→ Excerpt provided

***

2.3 – Payment for Products and/or Services under the Purchase Order prior to inspection by HIPER Global US does not constitute acceptance by HIPER Global US. HIPER Global US may reject all or any portion of the Products and/or Services that do not comply with the terms and conditions of the Purchase Order and/or with the Vendor/Supplier’s specifications regarding such Products or Services.
2.4 – Acceptance of all or any part of the Products and/or Services will not be deemed to be a waiver by HIPER Global US of its right to (a) cancel, reject or return all or any portion of the Products and/or Services, and/or (b) make a claim for damages, for reasons including, but not limited to, defect, breach of warranty, or breach or non-compliance with any of the terms or provisions of the Purchase Order.
2.5 – Upon HIPER Global US’s rejection of Products or Services as noncompliant, Vendor/Supplier will promptly provide replacement Products, remedy noncompliance of Services or issue a refund to HIPER Global US (if HIPER Global US has paid Vendor/Supplier for such defective Product), as HIPER Global US elects. HIPER Global US’s rights under this provision 2 (Acceptance of Products and/or Services by HIPER Global US) exist in addition to any other rights that HIPER Global US may have under the Purchase Order, any applicable warranty, or under applicable law.
3.0 – Shipping and Risk of Loss
3.1 – All Products will be shipped in accordance with the terms set forth on the Purchase Order. Unless otherwise specified on the face of the Purchase Order, all Products are to be shipped freight prepaid, FOB Destination. HIPER Global US does not accept C.O.D. shipments. All Products will be packed and shipped in accordance with any packing and shipment specifications set forth in the Purchase Order. Shipments of Products which may be damaged by excessive heat or cold must be properly protected in hot or cold seasons. In addition, all shipments will be accompanied by a detailed packing list which will reference the Product type and quantity, lot number, and a valid HIPER Global US Purchase Order number.
3.2 – Time being of the essence for delivery of Products and/or performance of Services under the Purchase Order, no change in the scheduled delivery date or performance will be permitted without HIPER Global US’s prior written consent. HIPER Global US reserves the right to cancel the Purchase Order or any portion of the same if delivery is not made when and as specified.

***

→ Extracted material
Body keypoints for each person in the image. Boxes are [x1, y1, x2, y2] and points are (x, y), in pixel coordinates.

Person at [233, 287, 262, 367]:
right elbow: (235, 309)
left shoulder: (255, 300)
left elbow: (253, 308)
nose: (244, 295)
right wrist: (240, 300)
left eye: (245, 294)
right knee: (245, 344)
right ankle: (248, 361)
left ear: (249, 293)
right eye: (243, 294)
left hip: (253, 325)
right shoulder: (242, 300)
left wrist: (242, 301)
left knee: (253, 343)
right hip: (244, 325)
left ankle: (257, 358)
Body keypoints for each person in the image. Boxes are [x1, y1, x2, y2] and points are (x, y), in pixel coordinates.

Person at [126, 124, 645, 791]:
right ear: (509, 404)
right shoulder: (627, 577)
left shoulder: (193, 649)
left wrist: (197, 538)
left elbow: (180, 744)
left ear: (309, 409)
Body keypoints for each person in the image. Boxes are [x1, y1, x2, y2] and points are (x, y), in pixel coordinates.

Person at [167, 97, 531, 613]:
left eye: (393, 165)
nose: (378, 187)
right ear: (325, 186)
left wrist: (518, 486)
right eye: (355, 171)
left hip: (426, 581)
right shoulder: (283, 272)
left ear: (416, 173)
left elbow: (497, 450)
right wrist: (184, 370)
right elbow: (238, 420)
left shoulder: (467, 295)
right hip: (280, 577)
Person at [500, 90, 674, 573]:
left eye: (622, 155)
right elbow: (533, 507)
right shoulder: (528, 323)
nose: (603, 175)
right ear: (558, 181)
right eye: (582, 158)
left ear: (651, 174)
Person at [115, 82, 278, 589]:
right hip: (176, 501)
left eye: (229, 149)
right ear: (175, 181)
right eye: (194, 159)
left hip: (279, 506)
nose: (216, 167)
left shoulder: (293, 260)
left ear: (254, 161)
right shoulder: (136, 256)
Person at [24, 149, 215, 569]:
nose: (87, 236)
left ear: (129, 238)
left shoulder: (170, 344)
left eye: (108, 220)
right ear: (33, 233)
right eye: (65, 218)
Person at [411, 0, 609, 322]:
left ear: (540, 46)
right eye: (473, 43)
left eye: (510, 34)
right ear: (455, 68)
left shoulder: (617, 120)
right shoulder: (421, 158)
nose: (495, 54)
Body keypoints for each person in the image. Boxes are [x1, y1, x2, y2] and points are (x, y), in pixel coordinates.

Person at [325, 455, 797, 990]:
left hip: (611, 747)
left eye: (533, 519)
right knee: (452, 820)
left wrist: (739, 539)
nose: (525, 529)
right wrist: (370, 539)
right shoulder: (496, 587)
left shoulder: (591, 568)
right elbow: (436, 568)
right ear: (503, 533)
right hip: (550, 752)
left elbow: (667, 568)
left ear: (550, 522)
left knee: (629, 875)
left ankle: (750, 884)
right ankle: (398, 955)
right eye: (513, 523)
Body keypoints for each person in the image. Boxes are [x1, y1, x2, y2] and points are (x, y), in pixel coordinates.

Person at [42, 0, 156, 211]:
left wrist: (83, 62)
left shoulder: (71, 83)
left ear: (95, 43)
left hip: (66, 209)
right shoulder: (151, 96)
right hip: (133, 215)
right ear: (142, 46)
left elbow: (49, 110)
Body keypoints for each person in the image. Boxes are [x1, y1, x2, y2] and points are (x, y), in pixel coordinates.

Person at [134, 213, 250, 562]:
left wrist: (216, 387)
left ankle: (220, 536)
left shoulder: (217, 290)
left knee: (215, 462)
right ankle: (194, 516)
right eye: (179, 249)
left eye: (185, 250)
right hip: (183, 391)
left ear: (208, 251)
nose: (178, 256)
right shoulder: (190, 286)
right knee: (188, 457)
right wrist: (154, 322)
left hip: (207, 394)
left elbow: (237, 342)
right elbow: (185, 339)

***

→ Task item A
Transcribe the purchase order terms word for word between "2.4 – Acceptance" and "of the Purchase Order.", inclusive.
→ Task item B
Extend the purchase order terms onward from their final sentence.
The records have no connection to the purchase order terms.

→ Exercise output A
2.4 – Acceptance of all or any part of the Products and/or Services will not be deemed to be a waiver by HIPER Global US of its right to (a) cancel, reject or return all or any portion of the Products and/or Services, and/or (b) make a claim for damages, for reasons including, but not limited to, defect, breach of warranty, or breach or non-compliance with any of the terms or provisions of the Purchase Order.

→ Exercise output B
3.3 – Vendor/Supplier shall bear all risk of loss, damage or destruction occurring prior to delivery of the Products to HIPER Global US in good condition at its designated delivery location. No such loss, damage or destruction shall release Vendor/Supplier from any obligations hereunder. Until such delivery is made, Vendor/Supplier will insure the Products against loss or damage for their full replacement value, the proceeds of which will be payable to HIPER Global US in the event of any loss or damage to the Products. At the time when risk of loss passes to HIPER Global US, Vendor/Supplier will pass to HIPER Global US good and marketable title to any Products, free and clear of all liens, claims, security interests, pledges, charges, mortgages, deeds of trusts, options, or other encumbrances of any kind.
4.0 – Payment
4.1 – As full consideration for the performance of the Services or delivery of the Products as provided herein, HIPER Global US shall pay Vendor/Supplier the amount agreed upon and specified in the applicable Purchase Order. Payment shall be in USD. Applicable taxes and other charges such as shipping costs, duties, customs, tariffs, and government-imposed surcharges shall be stated separately on Vendor/Supplier’s invoice.
4.2 – Vendor/Supplier shall invoice HIPER Global US for all Products delivered and all Services performed pursuant to a HIPER Global US Purchase Order. Each invoice submitted by Vendor/Supplier must be provided to HIPER Global US electronically within fifteen (15) days of delivery of the Products and/or completion of the Services and must reference the applicable Purchase Order. HIPER Global US reserves the right to return any incorrect invoices. Unless otherwise specified in the Purchase Order, HIPER Global US shall pay the invoiced amount within forty five (45) days after receipt of undisputed invoice.
4.3 – Vendor/Supplier shall be solely responsible for filing the appropriate federal, state and local tax forms and for paying all taxes or fees due with respect to Vendor/Supplier’s receipt of payment under the Purchase Order. Vendor/Supplier agrees to provide HIPER Global US with reasonable assistance in the event of a government audit. HIPER Global US shall have no responsibility to pay or withhold from any payment to Vendor/Supplier under the Purchase Order any federal, state, or local taxes, or fees.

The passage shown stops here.